🤖 AI Summary
Large language models (LLMs) struggle with context-sensitive units (CSUs)—e.g., polysemous words—in machine translation, often yielding locally inaccurate translations and globally inconsistent semantics. To address this, we propose **Dynamic Focusing Anchoring (DFA)**, a prompt-based, zero-shot, fine-tuning-free mechanism: it first dynamically identifies CSU translation challenges, then structurally injects semantic focus and activates context-aware knowledge. DFA is the first method to enable real-time, interpretable semantic focusing specifically for CSUs—ensuring both local translation accuracy and global semantic coherence. Experiments across multilingual MT benchmarks demonstrate that DFA significantly outperforms mainstream open-source baselines, especially in polysemy resolution and low-resource or distant-language-pair translation. Moreover, DFA exhibits strong cross-task generalization, enhancing performance on diverse NLP tasks beyond MT.
📝 Abstract
Large language models have demonstrated exceptional performance across multiple crosslingual NLP tasks, including machine translation (MT). However, persistent challenges remain in addressing context-sensitive units (CSUs), such as polysemous words. These CSUs not only affect the local translation accuracy of LLMs, but also affect LLMs' understanding capability for sentences and tasks, and even lead to translation failure.
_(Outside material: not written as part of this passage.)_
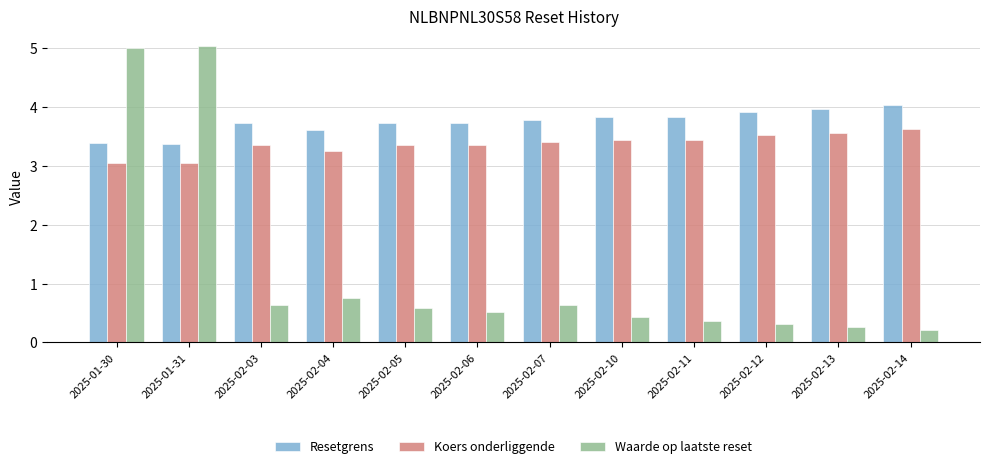

Reading right to left, list all the values displayed in this chart.

Resetgrens: 4.0	4.0	3.9	3.8	3.8	3.8	3.7	3.7	3.6	3.7	3.4	3.4
Koers onderliggende: 3.6	3.6	3.5	3.4	3.4	3.4	3.4	3.4	3.3	3.4	3.0	3.0
Waarde op laatste reset: 0.2	0.3	0.3	0.4	0.4	0.6	0.5	0.6	0.8	0.6	5.0	5.0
To address this problem, we propose a simple but effective method to enhance LLMs' MT capabilities by acquiring CSUs and applying semantic focus. Specifically, we dynamically analyze and identify translation challenges, then incorporate them into LLMs in a structured manner to mitigate mistranslations or misunderstandings of CSUs caused by information flattening. Efficiently activate LLMs to identify and apply relevant knowledge from its vast data pool in this way, ensuring more accurate translations for translating difficult terms. On a benchmark dataset of MT, our proposed method achieved competitive performance compared to multiple existing open-sourced MT baseline models. It demonstrates effectiveness and robustness across multiple language pairs, including both similar language pairs and distant language pairs. Notably, the proposed method requires no additional model training and enhances LLMs' performance across multiple NLP tasks with minimal resource consumption.